Job Description
Are you ready to shape the future of Artificial Intelligence?
Nexus Data Labs is a premier technology firm driving innovation in predictive analytics and machine learning. We are looking for a highly skilled Senior Data Scientist to join our elite R&D team. In this role, you will transform raw data into actionable business intelligence, optimizing our core algorithms to solve complex challenges.
You will work in a collaborative environment with world-class engineers and product managers. If you are passionate about pushing the boundaries of what's possible with data and have a track record of delivering scalable solutions, we want to hear from you.
Responsibilities
- Model Development: Design, train, and deploy state-of-the-art machine learning models, including deep learning and NLP solutions.
- Data Strategy: Lead the end-to-end data pipeline architecture, ensuring scalability, efficiency, and data integrity.
- Cross-Functional Collaboration: Partner with product and engineering teams to translate business requirements into technical data solutions.

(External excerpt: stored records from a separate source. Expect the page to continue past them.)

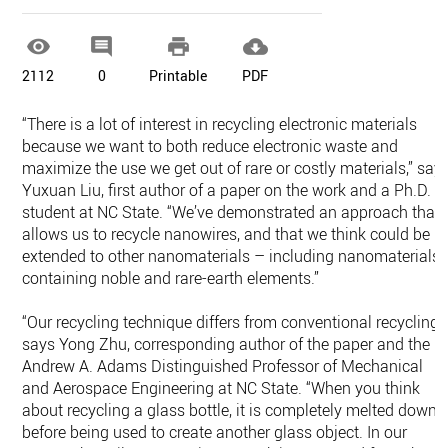




2112
0
Printable
PDF
“There is a lot of interest in recycling electronic materials
because we want to both reduce electronic waste and
maximize the use we get out of rare or costly materials,” say
Yuxuan Liu, first author of a paper on the work and a Ph.D.
student at NC State. “We’ve demonstrated an approach that
allows us to recycle nanowires, and that we think could be
extended to other nanomaterials – including nanomaterials
containing noble and rare-earth elements.”
“Our recycling technique differs from conventional recycling,”
says Yong Zhu, corresponding author of the paper and the
Andrew A. Adams Distinguished Professor of Mechanical
and Aerospace Engineering at NC State. “When you think
about recycling a glass bottle, it is completely melted down
before being used to create another glass object. In our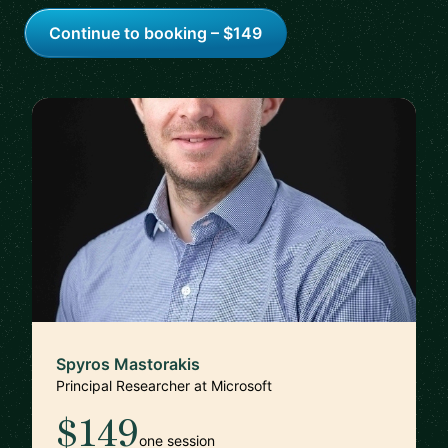
Continue to booking – $149
Spyros Mastorakis
Principal Researcher at Microsoft
$149
one session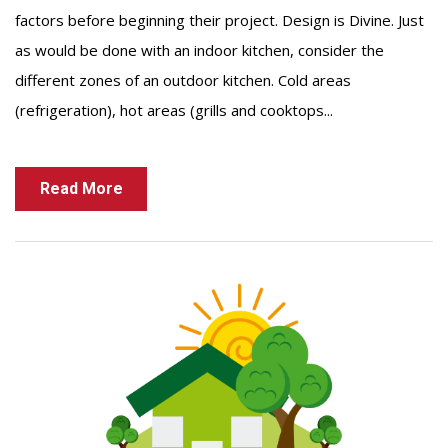
factors before beginning their project. Design is Divine. Just
as would be done with an indoor kitchen, consider the
different zones of an outdoor kitchen. Cold areas
(refrigeration), hot areas (grills and cooktops...
Read More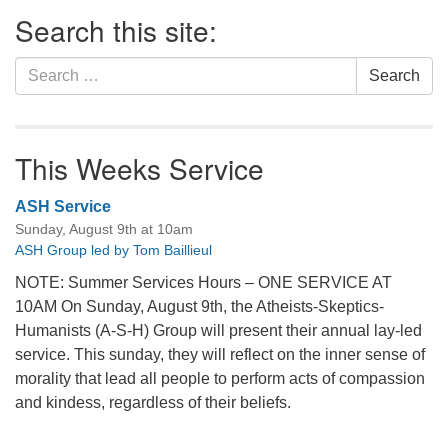
Section
Search this site:
Navigation
Search
Search
for:
This Weeks Service
ASH Service
Sunday, August 9th at 10am
ASH Group led by Tom Baillieul
NOTE: Summer Services Hours – ONE SERVICE AT
10AM On Sunday, August 9th, the Atheists-Skeptics-
Humanists (A-S-H) Group will present their annual lay-led
service. This sunday, they will reflect on the inner sense of
morality that lead all people to perform acts of compassion
and kindess, regardless of their beliefs.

- Feature Engineering: Identify, extract, and refine features from vast datasets to improve model performance and accuracy.
- Performance Analysis: Monitor model performance in production, conduct A/B testing, and iterate on algorithms to drive continuous improvement.
- Research: Stay abreast of the latest industry trends and academic research to integrate cutting-edge techniques into our tech stack.
- Stakeholder Communication: Present complex technical findings and model insights to non-technical stakeholders in a clear, compelling manner.
Qualifications
- Education: Master’s or PhD in Computer Science, Statistics, Mathematics, or a related quantitative field.
- Experience: Minimum of 5+ years of professional experience in data science or machine learning engineering.
- Programming: Strong proficiency in Python (PyTorch, TensorFlow, Scikit-learn) and SQL.
- Big Data: Experience with distributed computing frameworks such as Apache Spark or Hadoop.
- Mathematical Proficiency: Solid foundation in statistics, linear algebra, and calculus.
- Communication: Exceptional ability to communicate complex technical concepts to diverse audiences.
- Tools: Familiarity with cloud platforms (AWS, GCP, or Azure) and containerization technologies (Docker, Kubernetes).